No ambiente empresarial, na mídia e em setores da sociedade tornou-se um mantra a ideia de que o crescimento econômico exige a redução do Estado, privatização e concessão de serviços públicos e a flexibilização da legislação ambiental, trabalhista e urbana. Prevalece ainda a concepção de que os indivíduos devem concorrer e disputar as melhores oportunidades, gerando os vencedores, privilegiados que podem pagar pelos bens e serviços, e os perdedores, que ficam excluídos porque são incapazes.

O predomínio dessa concepção cruel tem gerado a privação de serviços públicos para a população de baixa renda e um aumento exacerbado da desigualdade em todo o mundo, como mostrou, entre outros, a série de reportagens de Fernando Canzian e Fernanda Mena, publicada pela Folha em agosto.

A explosão chilena é a expressão mais recente dessa panela de pressão social que o modelo gera. O país ocupa a 3º posição em concentração de renda, com o 1% mais rico se apropriando de 24% da riqueza, somente superado pelo Brasil, com 28% e pelo Qatar, com 29%.

Naquele país, a concessão, a privatização e a financeirização da previdência e dos serviços públicos (educação, saúde, saneamento e transporte), a desregulamentação do trabalho e a supressão de direitos foram adotados na ditadura de Pinochet (1973-1990) como um laboratório do neoliberalismo na América Latina. Como essa política foi pouco atenuada com a democratização e o Estado não promoveu políticas sociais suficientes para contrabalançar a desigualdade, apesar do alto PIB do país, a panela estourou.

No Brasil, o irresponsável desmonte do Estado, sem debate público, planejamento e consistência, iniciado por Temer e brutalmente aprofundado por Bolsonaro, com a supressão de órgãos públicos, indicação de pessoas despreparadas para funções técnicas e desqualificação das instituições, já mostra resultados trágicos, visíveis a olho nu.

Independentemente das causas do vazamento criminoso de óleo no litoral, o Estado nacional deveria estar preparado para enfrentar e minimizar seus impactos. Mas em abril de 2019, foi extinto o Comitê Executivo e o Comitê de Suporte do Plano Nacional de Contingência para Incidentes de Poluição por Óleo em Águas (PNC).
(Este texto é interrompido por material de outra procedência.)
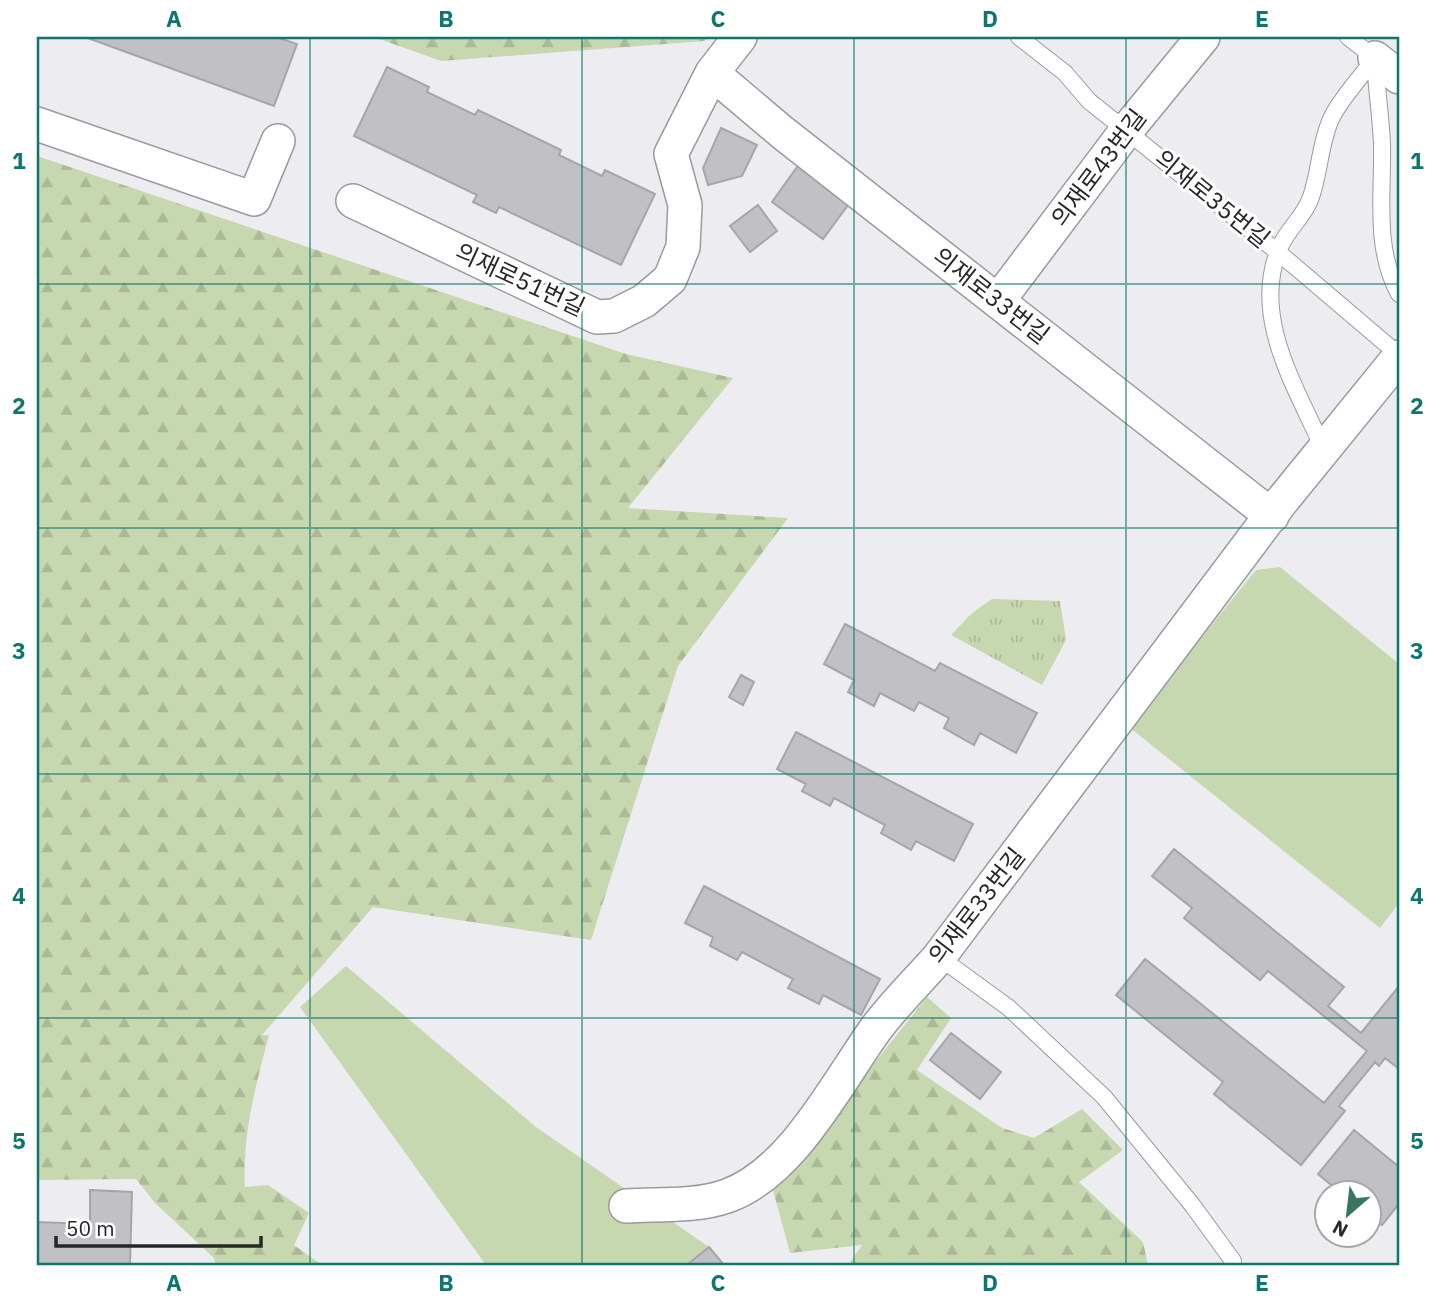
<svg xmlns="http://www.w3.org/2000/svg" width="1436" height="1302" font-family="'IBM Plex Sans','Noto Sans KR',sans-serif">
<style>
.grass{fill:#c7d8b0}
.forest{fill:url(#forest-firs)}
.park{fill:url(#park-tufts)}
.building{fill:#c0c0c5;stroke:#a5a6aa;stroke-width:2}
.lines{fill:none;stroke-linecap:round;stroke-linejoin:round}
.lane-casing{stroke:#9a9a9e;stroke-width:18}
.street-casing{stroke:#9a9a9e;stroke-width:36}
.lane{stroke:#fff;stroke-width:16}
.street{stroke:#fff;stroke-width:33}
.grid{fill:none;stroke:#0f766e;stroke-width:2;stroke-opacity:0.55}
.labels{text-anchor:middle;stroke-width:6;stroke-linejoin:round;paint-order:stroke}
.street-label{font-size:24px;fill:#272729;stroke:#fff}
.neatline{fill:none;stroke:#0f766e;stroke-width:2.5}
.grid-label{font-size:23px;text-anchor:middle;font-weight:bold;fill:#0f766e}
</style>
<defs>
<pattern id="forest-firs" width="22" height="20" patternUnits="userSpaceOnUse" patternTransform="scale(1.75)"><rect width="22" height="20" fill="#c7d8b0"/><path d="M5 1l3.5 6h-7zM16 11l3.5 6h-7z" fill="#abb997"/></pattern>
<pattern id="park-tufts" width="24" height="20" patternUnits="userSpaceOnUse" patternTransform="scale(1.75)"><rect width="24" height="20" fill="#c7d8b0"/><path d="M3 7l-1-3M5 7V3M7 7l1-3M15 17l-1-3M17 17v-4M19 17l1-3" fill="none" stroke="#abb997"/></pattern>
</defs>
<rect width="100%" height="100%" fill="#ececf1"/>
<!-- grass -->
<path class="grass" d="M 1280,567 L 1399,664 L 1399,903 L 1380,928 L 1129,727 L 1256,570 Z
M 346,966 L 536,1127 L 709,1247 L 687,1265 L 486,1265 L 300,1007 Z"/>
<!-- forest -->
<path class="forest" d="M 374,37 L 708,37 L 705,41 L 441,61 Z
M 37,156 L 626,354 L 733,378 L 628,508 L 788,518 L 678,666 L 591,940 L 373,907 L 262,1035 L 269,1035 C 256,1084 242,1136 245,1187 L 268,1185 L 309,1213 L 294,1245 L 322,1265 L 216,1265 L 214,1258 L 155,1203 L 136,1179 L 37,1180 Z
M 927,997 L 951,1018 L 917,1070 L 1002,1128 L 1034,1138 L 1082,1109 L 1123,1150 L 1079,1182 L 1143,1242 L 1148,1265 L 848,1265 L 862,1245 L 790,1253 L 773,1190 Z"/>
<!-- park -->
<path class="park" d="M 992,599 L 1060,601 L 1066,640 L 1042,685 L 951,635 L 971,614 Z"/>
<!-- building -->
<path class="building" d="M 85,37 L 276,37 L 297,44 L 274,106 Z
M 387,67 L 429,87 L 427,92 L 475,115 L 478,110 L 561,150 L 559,155 L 602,176 L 605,170 L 655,194 L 621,265 L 499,207 L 496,213 L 473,202 L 477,195 L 354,136 Z
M 721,128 L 757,145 L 742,176 L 708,185 L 703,168 Z
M 800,163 L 851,201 L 823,239 L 772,202 Z
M 758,205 L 777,231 L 750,252 L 730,226 Z
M 845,624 L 935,671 L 940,663 L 1037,713 L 1016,753 L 980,733 L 974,745 L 944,728 L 949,718 L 919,702 L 914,711 L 880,693 L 874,706 L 848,692 L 854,680 L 824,664 Z
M 741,675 L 754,682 L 743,705 L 729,697 Z
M 796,732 L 973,824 L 954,861 L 916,841 L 911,850 L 881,833 L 885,825 L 834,798 L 830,806 L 802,791 L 806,784 L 777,769 Z
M 1174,849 L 1344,987 L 1328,1006 L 1361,1033 L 1399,986 L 1399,1069 L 1385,1058 L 1379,1066 L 1375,1062 L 1339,1106 L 1345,1111 L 1301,1165 L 1214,1094 L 1223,1082 L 1116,995 L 1145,959 L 1324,1103 L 1367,1051 L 1268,971 L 1260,980 L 1184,918 L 1192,908 L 1152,876 Z
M 704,886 L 880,979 L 861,1015 L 823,995 L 819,1004 L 788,988 L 793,979 L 742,952 L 737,960 L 710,946 L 713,937 L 685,923 Z
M 951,1033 L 1001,1072 L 980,1099 L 930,1060 Z
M 1354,1130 L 1399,1167 L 1399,1204 L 1382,1225 L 1370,1215 L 1370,1194 L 1342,1194 L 1318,1174 Z
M 90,1190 L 132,1192 L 130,1265 L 37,1265 L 37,1222 L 90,1224 Z
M 709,1247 L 724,1265 L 687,1265 Z"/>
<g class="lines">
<!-- lane casing -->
<g class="lane-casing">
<path id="lane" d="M 1019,37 L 1065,73 L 1089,101 L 1279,253 L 1399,355
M 1348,37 L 1375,58 C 1376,87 1381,116 1382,145 C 1383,196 1374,248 1399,294
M 1324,450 C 1296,387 1250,316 1280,247 C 1288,228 1305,216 1311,197 C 1320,171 1320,143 1331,119 C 1340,99 1362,76 1375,58
M 939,957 L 1009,1008 L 1104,1097 L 1193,1206 L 1233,1261 L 1233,1265"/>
</g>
<!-- street casing -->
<g class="street-casing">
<path id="street" d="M 1375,58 L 1399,77
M 712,73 L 783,133 L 1272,516
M 37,124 L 254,199 L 278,141
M 353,201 L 597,317 L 614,316 L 644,301 L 670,279 L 683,247 L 685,205 L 671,154 L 712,73 L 740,37
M 998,301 L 1126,131 L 1203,37
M 626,1206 C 658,1204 696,1207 727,1196 C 792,1173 837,1083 875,1030 C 894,1004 918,981 939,957 L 1281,502 L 1399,357"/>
</g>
<!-- lane -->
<use href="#lane" class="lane"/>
<!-- street -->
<use href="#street" class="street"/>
</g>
<!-- grid -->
<path class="grid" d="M 310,37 L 310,1265M 582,37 L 582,1265M 854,37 L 854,1265M 1126,37 L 1126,1265M 37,284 L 1399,284M 37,528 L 1399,528M 37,774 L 1399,774M 37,1018 L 1399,1018"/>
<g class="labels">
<!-- street labels -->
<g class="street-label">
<text transform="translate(1099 168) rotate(-53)" y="8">의재로43번길</text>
<text transform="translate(1212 199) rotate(39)" y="8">의재로35번길</text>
<text transform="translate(520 280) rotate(25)" y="8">의재로51번길</text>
<text transform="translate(991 296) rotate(38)" y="8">의재로33번길</text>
<text transform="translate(977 906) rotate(-52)" y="8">의재로33번길</text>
</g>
</g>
<!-- border -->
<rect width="1436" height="1302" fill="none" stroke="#ffffff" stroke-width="77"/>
<!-- north arrow -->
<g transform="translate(1348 1214) rotate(208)"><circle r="33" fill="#ffffff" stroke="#a9a9a9" stroke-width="2"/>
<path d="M0-5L12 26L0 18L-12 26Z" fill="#397560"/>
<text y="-10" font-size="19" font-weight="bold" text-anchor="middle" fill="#272729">N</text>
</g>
<!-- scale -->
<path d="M56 1236v10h205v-10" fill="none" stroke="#272729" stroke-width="3.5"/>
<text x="66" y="1236" font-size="21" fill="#272729" stroke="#ffffff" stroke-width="5" paint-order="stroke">50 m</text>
<rect x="38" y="38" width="1360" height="1226" class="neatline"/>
<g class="grid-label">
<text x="174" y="27">A</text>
<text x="446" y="27">B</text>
<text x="718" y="27">C</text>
<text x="990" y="27">D</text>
<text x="1262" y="27">E</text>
<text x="19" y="169">1</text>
<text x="1417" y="169">1</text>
<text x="19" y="414">2</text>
<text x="1417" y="414">2</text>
<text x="19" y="659">3</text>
<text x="1417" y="659">3</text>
<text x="19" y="904">4</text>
<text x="1417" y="904">4</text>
<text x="19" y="1149">5</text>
<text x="1417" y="1149">5</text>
<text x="174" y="1291">A</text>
<text x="446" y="1291">B</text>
<text x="718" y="1291">C</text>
<text x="990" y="1291">D</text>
<text x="1262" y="1291">E</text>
</g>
</svg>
O PNC estabelecia os procedimentos para enfrentar os incidentes com óleo e organizava a ação dos órgãos públicos para reduzir danos ambientais e problemas de saúde da população. Ao jogar fora esse trabalho, o governo perdeu a capacidade de reagir ao desastre. Levou 41 dias desde o aparecimento das primeiras manchas para tomar alguma iniciativa. Voluntários, sem preparo, orientação e equipamentos adequados, tentaram colaborar, prejudicando a própria saúde.

O desmonte e desqualificação do Ministério do Meio Ambiente, do Ibama e do ICMBio, crime que deveria levar o presidente e o ministro Ricardo Sales aos tribunais, é a mais grave consequência dessa visão equivocada com que se governa o país.

A mesma concepção está presente em São Paulo, onde João Doria e Bruno Covas, talvez para se mostrarem como os campeões do neoliberalismo, promovem uma onda de concessões e privatizações como se essa fosse, por princípio, uma política a ser perseguida. Daí decorre, como mostrei na coluna, ideias esdrúxulas, como conceder o Parque do Ibirapuera a uma empresa privada por 35 anos ou vender terrenos públicos onde funcionam escolas e equipamentos sociais.

Reformar o Estado é necessário. Mas os exemplos recentes mostram que o modelo neoliberal, com a concepção de Estado mínimo, aponta para um mundo ainda mais desigual, injusto e sem capacidade de enfrentar os grandes desafios sociais, ambientais, urbanos e econômicos do século 21.